**TASK TO COMPLETE**
Here the job is to retype the data word for word while leaving the pictures aside.

**DATASET EXTRACT**
┄┄┄┄┄┄

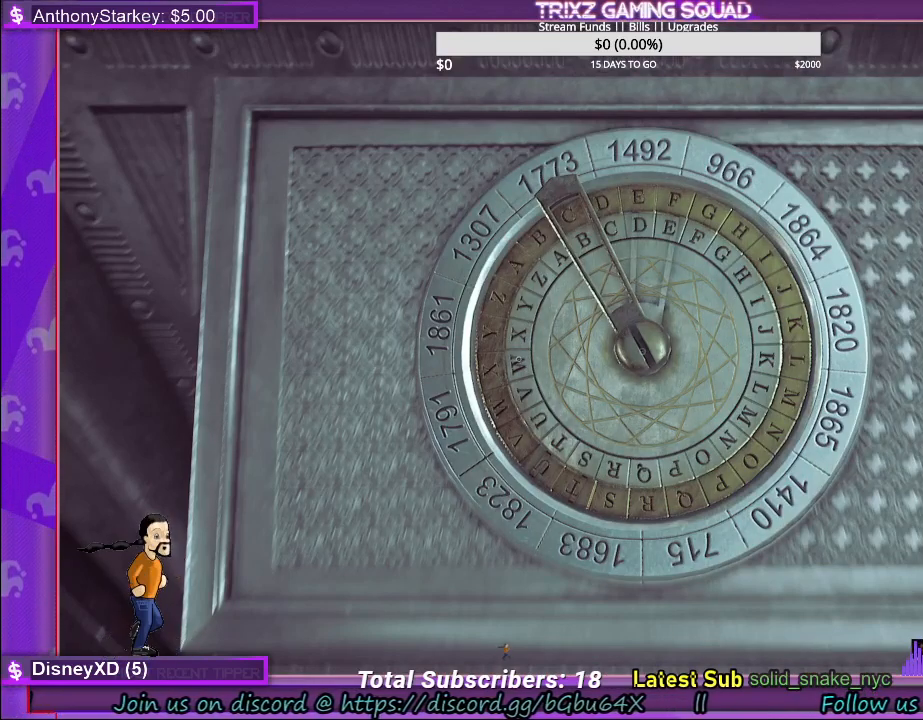
{"keys": [], "mouse": ["left"], "events": [[67, "mouse_left", "down"], [184, "mouse_left", "up"], [284, "mouse_left", "down"], [400, "mouse_left", "up"], [450, "mouse_left", "down"]]}
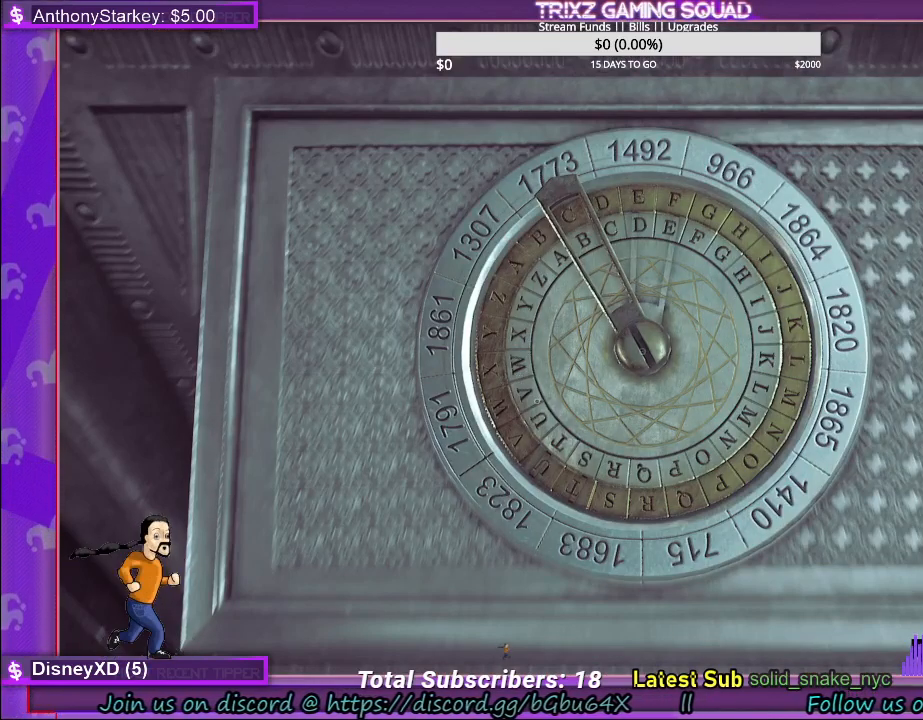
{"keys": [], "mouse": [], "events": [[84, "mouse_left", "up"], [150, "mouse_left", "down"], [267, "mouse_left", "up"], [334, "mouse_left", "down"], [484, "mouse_left", "up"]]}
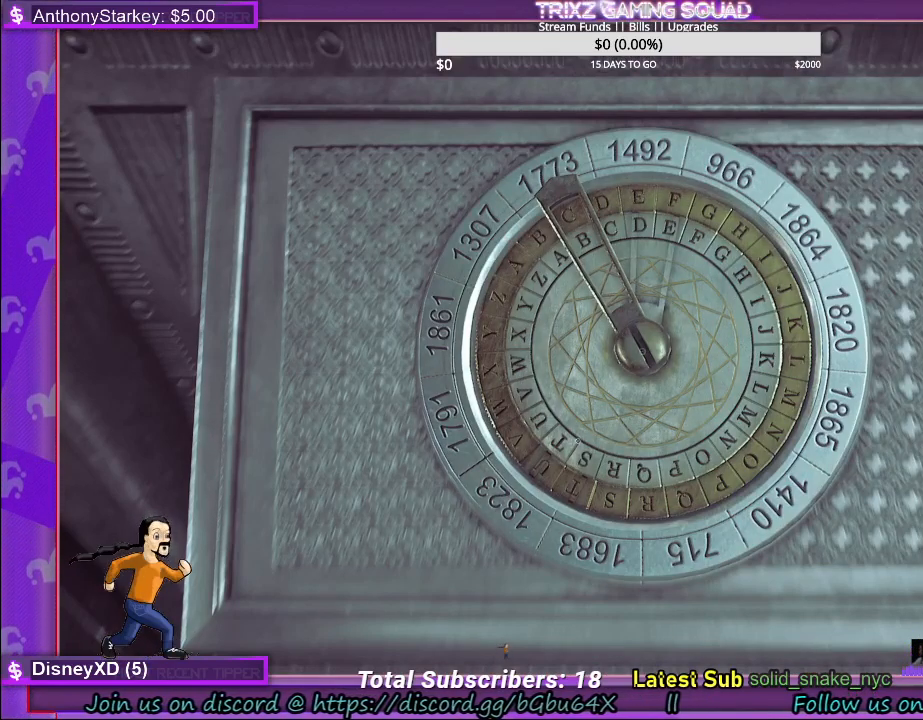
{"keys": [], "mouse": [], "events": [[17, "mouse_left", "down"], [134, "mouse_left", "up"], [184, "mouse_left", "down"], [300, "mouse_left", "up"]]}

┄┄┄┄┄┄

**PROBLEM SOLUTION**
{"keys": [], "mouse": ["left"], "events": [[67, "mouse_left", "down"], [184, "mouse_left", "up"], [284, "mouse_left", "down"], [400, "mouse_left", "up"], [450, "mouse_left", "down"]]}
{"keys": [], "mouse": [], "events": [[84, "mouse_left", "up"], [150, "mouse_left", "down"], [267, "mouse_left", "up"], [334, "mouse_left", "down"], [484, "mouse_left", "up"]]}
{"keys": [], "mouse": [], "events": [[17, "mouse_left", "down"], [134, "mouse_left", "up"], [184, "mouse_left", "down"], [300, "mouse_left", "up"]]}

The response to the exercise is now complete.